Ketera — Will Their New Vision Bloom or Implode? (Part 3)

In Part 1 and Part 2 of this series, I covered the news around Ketera's new low-cost marketplace / network strategy, mixing in a bit of opinion with the analysis. In this final column in the series, I'll completely drop the objective journalist hat on the news and provide my own analyst-esque opinion on both the pros and cons of this radical new approach to the Spend Management market and whether or not the vision will bloom or implode. As an optimist, I'll start with the pros and then head into the cons. Let's begin.


1) Ketera's value proposition, provided the marketplace can scale and gain critical traction across categories, provides significant new value to both buyers and suppliers. Buyers will gain access to a level of price-benchmarking and views across the network which will allow them to take faster action than before -- and pinpoint where to best focus their category-driven efforts. And suppliers have the potential to get in the deal flow from such activities by reacting to how they stand in the market and changing prices (versus waiting passively for orders which is the model in other supplier networks).

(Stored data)
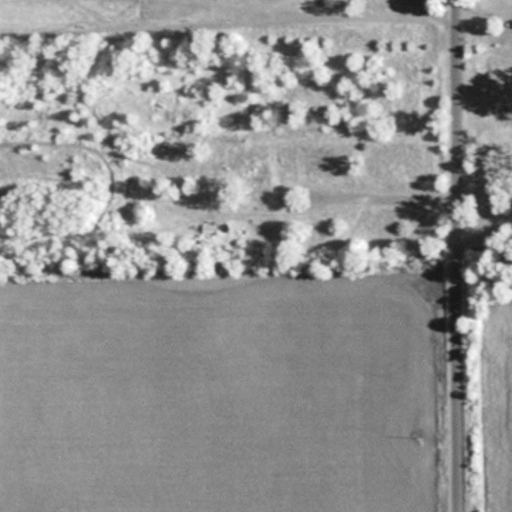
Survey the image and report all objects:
road: (483, 3)
road: (443, 7)
building: (258, 183)
building: (210, 232)
road: (457, 255)
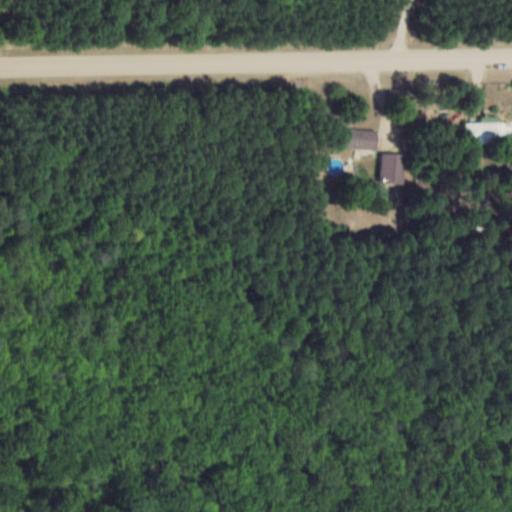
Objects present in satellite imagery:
road: (389, 28)
road: (256, 58)
building: (489, 125)
building: (357, 137)
building: (390, 166)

## Task description
From the Ketera column, copy word for word the part that opens with the words containing "Ketera — Will" and closes with "cons. Let's begin.". The items have no connection to the column on Ketera's marketplace strategy.

## Task solution
Ketera — Will Their New Vision Bloom or Implode? (Part 3)

In Part 1 and Part 2 of this series, I covered the news around Ketera's new low-cost marketplace / network strategy, mixing in a bit of opinion with the analysis. In this final column in the series, I'll completely drop the objective journalist hat on the news and provide my own analyst-esque opinion on both the pros and cons of this radical new approach to the Spend Management market and whether or not the vision will bloom or implode. As an optimist, I'll start with the pros and then head into the cons. Let's begin.